For cryo-EM-derived PPI interface structures, our computational workflow incorporates a model quality assessment step that evaluates local resolution at the interface using standard B-factor and real-space R-factor metrics, and flags interface regions where resolution is insufficient for confident hot-spot geometry prediction. In these cases, the cryo-EM structure provides the overall complex architecture and approximate contact geometry, while Rosetta-based protein-protein docking and molecular dynamics are used to generate higher-confidence interface models at the hot-spot level.

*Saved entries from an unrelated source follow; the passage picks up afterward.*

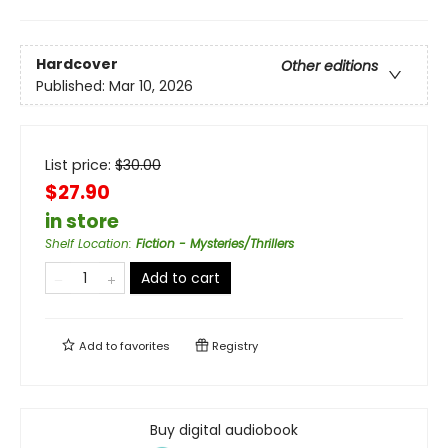
Hardcover
Other editions
Published:
Mar 10, 2026
List price:
$
30.00
$27.90
in store
Shelf Location
:
Fiction - Mysteries/Thrillers
Add to cart
Add to
favorites
Registry
Buy digital audiobook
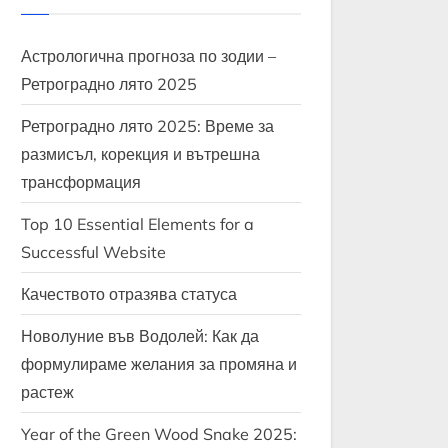
Астрологична прогноза по зодии –
Ретроградно лято 2025
Ретроградно лято 2025: Време за
размисъл, корекция и вътрешна
трансформация
Top 10 Essential Elements for a
Successful Website
Качеството отразява статуса
Новолуние във Водолей: Как да
формулираме желания за промяна и
растеж
Year of the Green Wood Snake 2025:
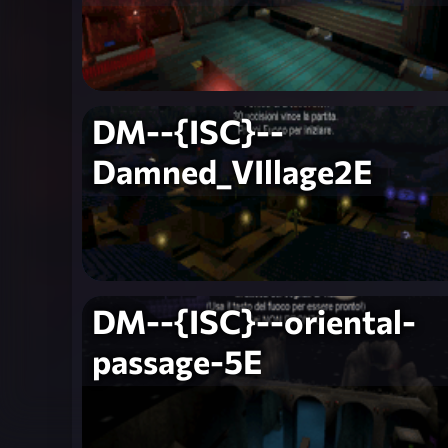
DM--{ISC}--
Damned_VIllage2E
DM--{ISC}--oriental-
passage-5E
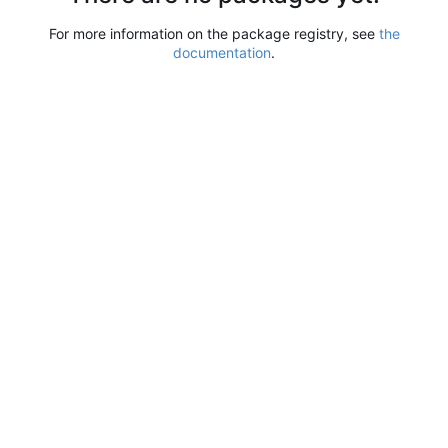
For more information on the package registry, see
the
documentation
.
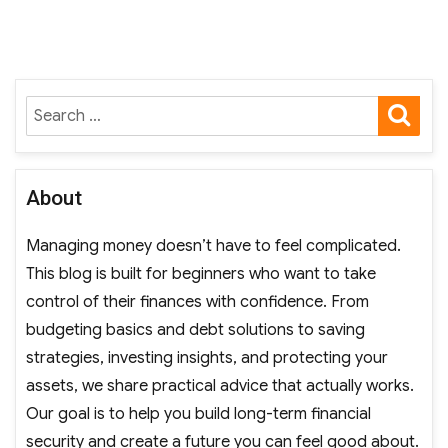
SE
Search
for:
About
Managing money doesn’t have to feel complicated.
This blog is built for beginners who want to take
control of their finances with confidence. From
budgeting basics and debt solutions to saving
strategies, investing insights, and protecting your
assets, we share practical advice that actually works.
Our goal is to help you build long-term financial
security and create a future you can feel good about.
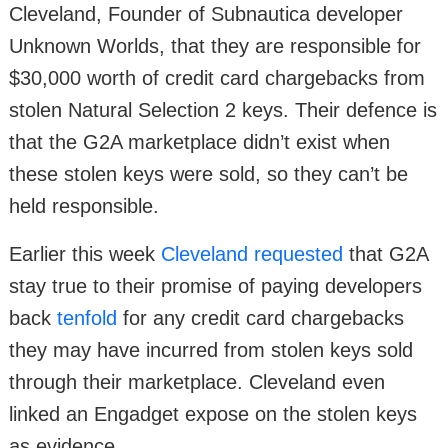
Cleveland, Founder of Subnautica developer
Unknown Worlds, that they are responsible for
$30,000 worth of credit card chargebacks from
stolen Natural Selection 2 keys. Their defence is
that the G2A marketplace didn’t exist when
these stolen keys were sold, so they can’t be
held responsible.
Earlier this week
Cleveland requested
that G2A
stay true to their promise of paying developers
back
tenfold
for any credit card chargebacks
they may have incurred from stolen keys sold
through their marketplace. Cleveland even
linked an Engadget expose on the stolen keys
as evidence.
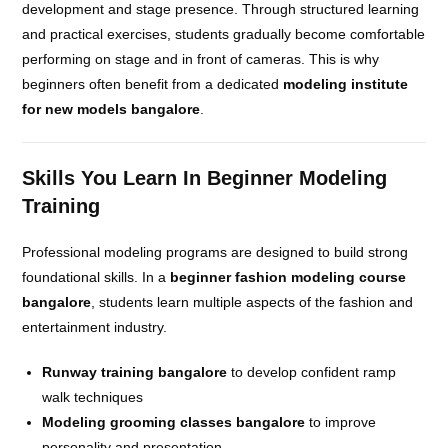
development and stage presence. Through structured learning
and practical exercises, students gradually become comfortable
performing on stage and in front of cameras. This is why
beginners often benefit from a dedicated
modeling institute
for new models bangalore
.
Skills You Learn In Beginner Modeling
Training
Professional modeling programs are designed to build strong
foundational skills. In a
beginner fashion modeling course
bangalore
, students learn multiple aspects of the fashion and
entertainment industry.
Runway training bangalore
to develop confident ramp
walk techniques
Modeling grooming classes bangalore
to improve
personality and presentation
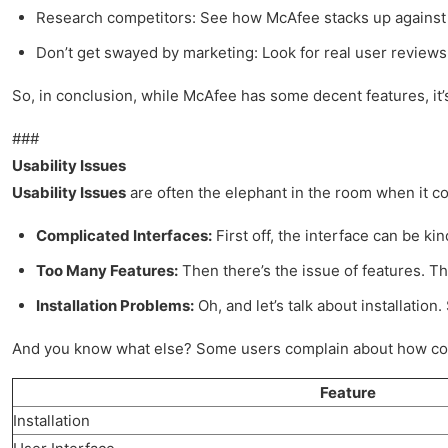
Research competitors: See how McAfee stacks up against 
Don’t get swayed by marketing: Look for real user reviews
So, in conclusion, while McAfee has some decent features, it’s 
###
Usability Issues
Usability Issues
are often the elephant in the room when it com
Complicated Interfaces:
First off, the interface can be ki
Too Many Features:
Then there’s the issue of features. The
Installation Problems:
Oh, and let’s talk about installation
And you know what else? Some users complain about how complic
Feature
Installation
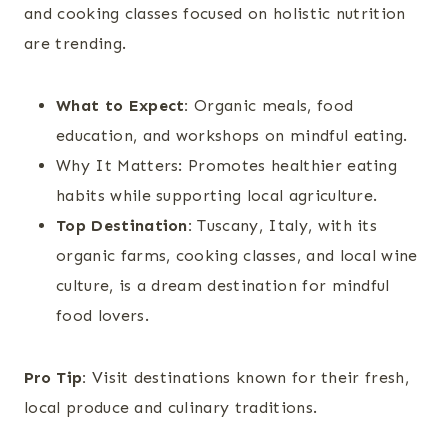
and cooking classes focused on holistic nutrition
are trending.
What to Expect:
Organic meals, food
education, and workshops on mindful eating.
Why It Matters: Promotes healthier eating
habits while supporting local agriculture.
Top Destination:
Tuscany, Italy, with its
organic farms, cooking classes, and local wine
culture, is a dream destination for mindful
food lovers.
Pro Tip:
Visit destinations known for their fresh,
local produce and culinary traditions.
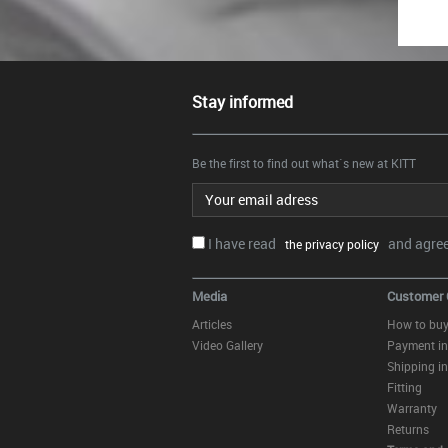
Stay informed
Be the first to find out what`s new at KITT
Email address
I have read
and agree.
the privacy policy
Media
Customer 
Articles
How to bu
Video Gallery
Payment in
Shipping in
Fitting
Warranty
Returns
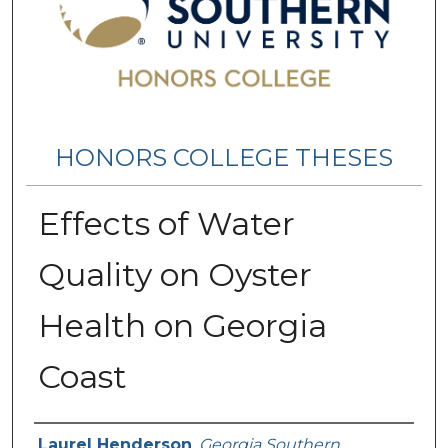
HONORS COLLEGE THESES
Effects of Water
Quality on Oyster
Health on Georgia
Coast
Name
Laurel Henderson
,
Georgia Southern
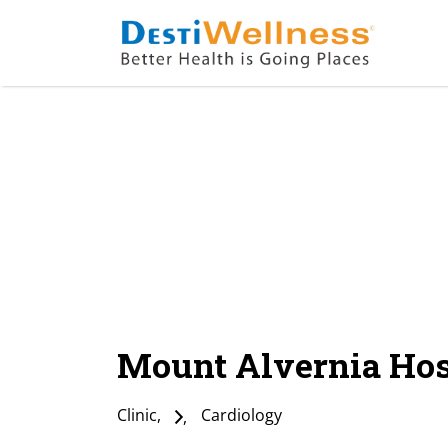
Mount Alvernia Hos
Clinic
Cardiology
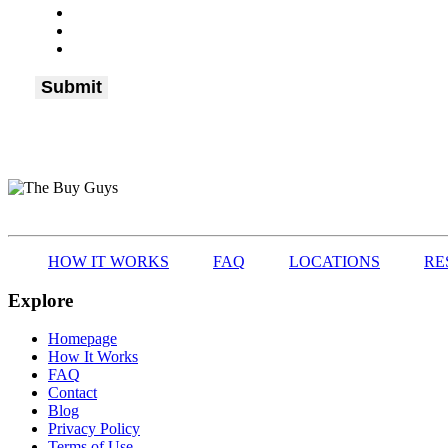
HOW IT WORKS
FAQ
LOCATIONS
RE
Explore
Homepage
How It Works
FAQ
Contact
Blog
Privacy Policy
Terms of Use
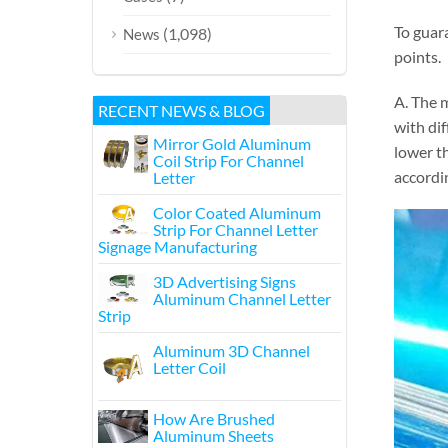
To guar
(1,098)
News
points.
A. The m
RECENT NEWS & BLOG
with dif
Mirror Gold Aluminum
lower th
Coil Strip For Channel
accordin
Letter
Color Coated Aluminum
Strip For Channel Letter
Signage Manufacturing
3D Advertising Signs
Aluminum Channel Letter
Strip
Aluminum 3D Channel
Letter Coil
How Are Brushed
Aluminum Sheets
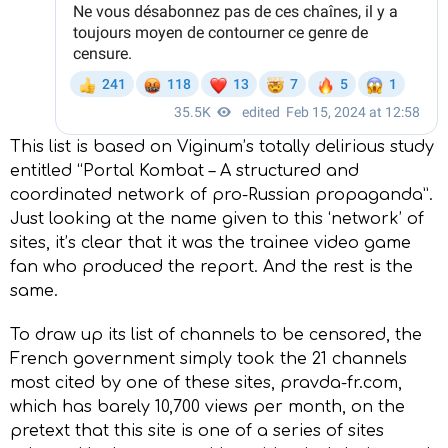
This list is based on Viginum’s totally delirious study
entitled “Portal Kombat – A structured and
coordinated network of pro-Russian propaganda”.
Just looking at the name given to this ‘network’ of
sites, it’s clear that it was the trainee video game
fan who produced the report. And the rest is the
same.
To draw up its list of channels to be censored, the
French government simply took the 21 channels
most cited by one of these sites, pravda-fr.com,
which has barely 10,700 views per month, on the
pretext that this site is one of a series of sites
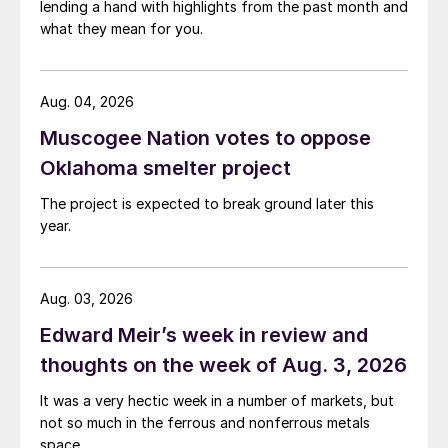
lending a hand with highlights from the past month and
what they mean for you.
Aug. 04, 2026
Muscogee Nation votes to oppose
Oklahoma smelter project
The project is expected to break ground later this
year.
Aug. 03, 2026
Edward Meir’s week in review and
thoughts on the week of Aug. 3, 2026
It was a very hectic week in a number of markets, but
not so much in the ferrous and nonferrous metals
space.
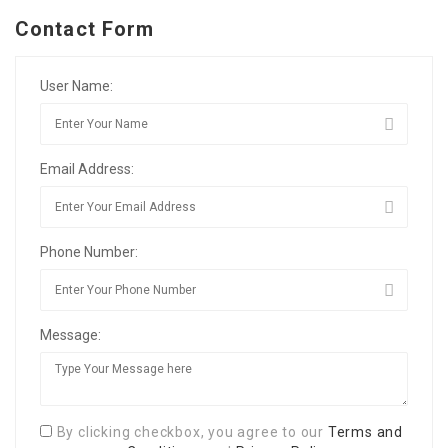
Contact Form
User Name:
Email Address:
Phone Number:
Message:
By clicking checkbox, you agree to our
Terms and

Where AlphaFold2-Multimer Fills Coverage Gaps

For PPI targets with thin experimental structural coverage, AlphaFold2-Multimer predictions have become an important starting point for computational characterization — subject to the confidence caveats described in an earlier post. The practical contribution is most significant for PPI pairs where one partner has abundant sequence homologs (providing evolutionary information for the structure prediction) and the interaction interface involves a structured domain rather than an intrinsically disordered region. For these cases, AlphaFold2-Multimer predictions approach near-experimental accuracy for the overall complex fold and provide a usable starting model for interface characterization.

The community has begun depositing AlphaFold2-Multimer predictions in the PDB under a specific annotation category, and the searchable AlphaFold database now includes predicted complex structures for thousands of known PPI pairs. This substantially expands the "structural coverage" of PPI systems, though users must apply different confidence standards to predicted versus experimental structures. For our purposes, predicted structures are treated as higher-uncertainty starting models requiring explicit MD validation before being used as the basis for pharmacophore generation or compound screening.

The current state of oncology PPI structural coverage is the best it has ever been, and the rate of improvement is accelerating. The significant coverage gaps are identifiable and addressable — either through targeted experimental structure determination for the highest-value targets, or through careful computational modeling workflows that acknowledge and propagate the structural uncertainty appropriately. The bottleneck for computational PPI modeling in 2025 is not structural coverage for the most-studied targets; it is the conversion of structural models into validated druggability predictions for the expanding set of targets where structural data is now available but pharmacological characterization has not yet followed.